Qué es, cuál es la causa, cuáles las consecuencias y las medidas que se pueden adoptar para evitar la resistencia antimicrobiana,


¿Qué es la resistencia antimicrobiana?

La resistencia a los antimicrobianos se produce cuando los microorganismos, sean bacterias, virus, hongos o parásitos, sufren cambios que hacen que los medicamentos utilizados para curar las infecciones dejen de ser eficaces. Los microorganismos resistentes a la mayoría de los antimicrobianos se conocen como ultrarresistentes. El fenómeno es muy preocupante porque las infecciones por microorganismos resistentes pueden causar la muerte del paciente, transmitirse a otras personas y generar grandes costos tanto para los pacientes como para la sociedad.

¿Cuál es la causa?

Naturalmente los microorganismos, con el tiempo, mutan y generan resistencia a los fármacos. Sin embargo el mal uso de los medicamentos, incluso en la cría de animales, contribuye a la resistencia antimicrobiana.
El uso inadecuado de los medicamentos, como por ejemplo, cuando se toman dosis insuficientes o no se finalizan los tratamientos prescritos, aumenta la resistencia a los antimicrobianos.
Los medicamentos de mala calidad, las prescripciones erróneas y las deficiencias de la prevención y el control de las infecciones son otros factores que facilitan la aparición y la propagación de la resistencia antimicrobiana.
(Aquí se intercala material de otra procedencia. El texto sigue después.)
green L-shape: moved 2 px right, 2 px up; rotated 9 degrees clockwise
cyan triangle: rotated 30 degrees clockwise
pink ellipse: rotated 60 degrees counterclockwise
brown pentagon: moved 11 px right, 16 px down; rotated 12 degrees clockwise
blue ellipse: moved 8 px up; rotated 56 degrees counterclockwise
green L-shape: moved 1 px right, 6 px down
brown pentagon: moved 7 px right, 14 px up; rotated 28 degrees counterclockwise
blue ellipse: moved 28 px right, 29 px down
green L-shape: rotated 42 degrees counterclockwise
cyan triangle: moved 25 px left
¿Cuáles son las consecuencias de la resistencia a los antimicrobianos?

La resistencia a los antimicrobianos compromete la prevención y el tratamiento eficaces, de cada vez más infecciones causadas por bacterias, parásitos, virus y hongos.
Constituye una amenaza creciente para la salud pública mundial.
Con frecuencia, las infecciones causadas por microorganismos resistentes no responden al tratamiento ordinario, lo que da lugar a una enfermedad prolongada y a mayor riesgo de defunción.
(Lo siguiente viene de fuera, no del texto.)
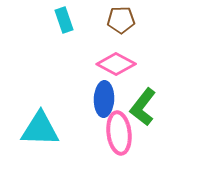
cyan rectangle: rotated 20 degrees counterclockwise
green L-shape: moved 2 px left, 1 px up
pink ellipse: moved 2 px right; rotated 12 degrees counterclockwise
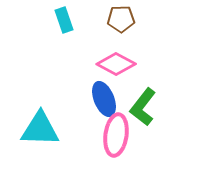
brown pentagon: moved 1 px up
blue ellipse: rotated 24 degrees counterclockwise
pink ellipse: moved 3 px left, 2 px down; rotated 15 degrees clockwise
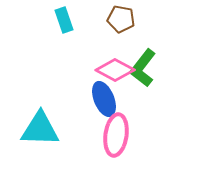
brown pentagon: rotated 12 degrees clockwise
pink diamond: moved 1 px left, 6 px down
green L-shape: moved 39 px up
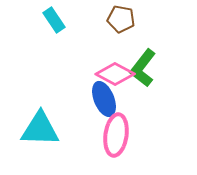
cyan rectangle: moved 10 px left; rotated 15 degrees counterclockwise
pink diamond: moved 4 px down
¿Qué medidas se pueden adoptar para evitar las resistencias?

  • Lavarse las manos con agua y jabón
  • Evitar el contacto directo con enfermos para impedir el contagio de infecciones
  • Utilizar preservativos para prevenir las enfermedades de transmisión sexual
  • Vacunarse y tener al día el carnet de vacunación
  • Utilizar antibióticos solo cuando los prescriba un profesional de la salud
  • Tomar los medicamentos según lo indicado, respetando el tiempo de tratamiento, la dosis y los horarios de toma.